[What to do]
A. Answer these questions from the patch discussion:
(i) At one point, how long were unplug operations taking?
(ii) After how many loops of polling would cond_resched() be called under the proposal?
(iii) How many vcpus does the test loop hotplug and then unplug?
B. From the patch discussion, return the passage starting at "So, if we print" and ending at "the KVM case.".

— begin Passage provided —

At one point I did manage to get the system in a state where unplug
operations were taking 1-2s, but still not enough to trigger any
5s warning, and I wasn't able to reproduce that in subsequent runs.

I also tried reworking the patch so that we print a warning and
cond_resched() after 200 ms to make sure that path gets executed, but
only managed to trigger the warning twice after a few hours.

So, if we print a warning after a couple minutes, that seems pretty
conservative as far as avoiding spurious warnings. And if we
cond_resched() after 25 loops of polling (~0.1 ms in the cases
that caused the original crash), that would avoid most of the
default RCU/lockup warnings.

But having a second timeout to trigger the cond_resched() after some
set interval like 2s seems more deterministic since we're less
susceptible to longer delays due to things like the RTAS calls
contending for QEMU's global mutex in the the KVM case.


> 
> Thanks!
> 
> > 
> > >> > Fixes: eac1e731b59ee ("powerpc/xive: guest exploitation of the XIVE 
> > >> > interrupt controller")
> > >> > Bugzilla: https://bugzilla.redhat.com/show_bug.cgi?id=1856588
> > >> 
> > >> This is not public.
> > >
> > > I'll have a look at changing that.
> > 
> > Thanks.
> > 
> > cheers


Re: [PATCH] powerpc/pseries/hotplug-cpu: increase wait time for vCPU death

2020-08-04 Thread Michael Roth
Quoting Michael Ellerman (2020-08-04 22:07:08)
> Greg Kurz  writes:
> > On Tue, 04 Aug 2020 23:35:10 +1000
> > Michael Ellerman  wrote:
> >> There is a bit of history to this code, but not in a good way :)
> >> 
> >> Michael Roth  writes:
> >> > For a power9 KVM guest with XIVE enabled, running a test loop
> >> > where we hotplug 384 vcpus and then unplug them, the following traces
> >> > can be seen (generally within a few loops) either from the unplugged
> >> > vcpu:
> >> >
> >> >   [ 1767.353447] cpu 65 (hwid 65) Ready to die...

— end Passage provided —
— begin Record set —

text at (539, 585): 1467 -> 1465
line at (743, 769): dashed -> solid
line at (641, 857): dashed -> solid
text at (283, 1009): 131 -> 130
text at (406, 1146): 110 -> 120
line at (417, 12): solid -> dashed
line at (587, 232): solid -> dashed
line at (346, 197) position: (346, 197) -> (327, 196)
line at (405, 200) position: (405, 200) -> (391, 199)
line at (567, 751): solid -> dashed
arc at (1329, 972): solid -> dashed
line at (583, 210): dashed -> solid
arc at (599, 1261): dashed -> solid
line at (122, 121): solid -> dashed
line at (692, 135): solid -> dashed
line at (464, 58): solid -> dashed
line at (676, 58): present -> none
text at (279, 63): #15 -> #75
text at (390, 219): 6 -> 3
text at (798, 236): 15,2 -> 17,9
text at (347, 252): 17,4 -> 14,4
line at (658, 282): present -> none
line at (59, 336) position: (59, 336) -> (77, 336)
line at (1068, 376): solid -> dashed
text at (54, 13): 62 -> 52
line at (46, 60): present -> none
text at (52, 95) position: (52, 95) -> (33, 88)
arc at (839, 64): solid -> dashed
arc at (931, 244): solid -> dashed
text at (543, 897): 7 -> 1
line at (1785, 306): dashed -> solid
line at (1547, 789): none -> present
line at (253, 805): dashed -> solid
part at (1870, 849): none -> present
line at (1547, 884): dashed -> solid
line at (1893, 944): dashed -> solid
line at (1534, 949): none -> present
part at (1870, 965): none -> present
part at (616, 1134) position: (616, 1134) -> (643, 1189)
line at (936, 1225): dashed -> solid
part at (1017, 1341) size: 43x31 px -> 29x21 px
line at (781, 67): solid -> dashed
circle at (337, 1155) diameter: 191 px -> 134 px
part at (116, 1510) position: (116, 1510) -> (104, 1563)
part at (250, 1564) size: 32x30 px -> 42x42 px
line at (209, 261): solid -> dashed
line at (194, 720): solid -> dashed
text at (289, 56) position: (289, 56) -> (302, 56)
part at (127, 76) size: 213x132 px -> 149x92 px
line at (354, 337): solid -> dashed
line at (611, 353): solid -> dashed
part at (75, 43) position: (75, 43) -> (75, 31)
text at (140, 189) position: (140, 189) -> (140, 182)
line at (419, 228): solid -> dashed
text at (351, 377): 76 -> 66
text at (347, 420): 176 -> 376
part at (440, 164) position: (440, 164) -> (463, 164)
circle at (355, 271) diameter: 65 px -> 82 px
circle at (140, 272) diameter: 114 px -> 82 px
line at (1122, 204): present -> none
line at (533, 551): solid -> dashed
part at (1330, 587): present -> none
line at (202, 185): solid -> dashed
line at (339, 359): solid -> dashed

— end Record set —

[Answers to each task]
A.
(i) 1-2s
(ii) 25 loops
(iii) 384 vcpus

B.
So, if we print a warning after a couple minutes, that seems pretty
conservative as far as avoiding spurious warnings. And if we
cond_resched() after 25 loops of polling (~0.1 ms in the cases
that caused the original crash), that would avoid most of the
default RCU/lockup warnings.

But having a second timeout to trigger the cond_resched() after some
set interval like 2s seems more deterministic since we're less
susceptible to longer delays due to things like the RTAS calls
contending for QEMU's global mutex in the the KVM case.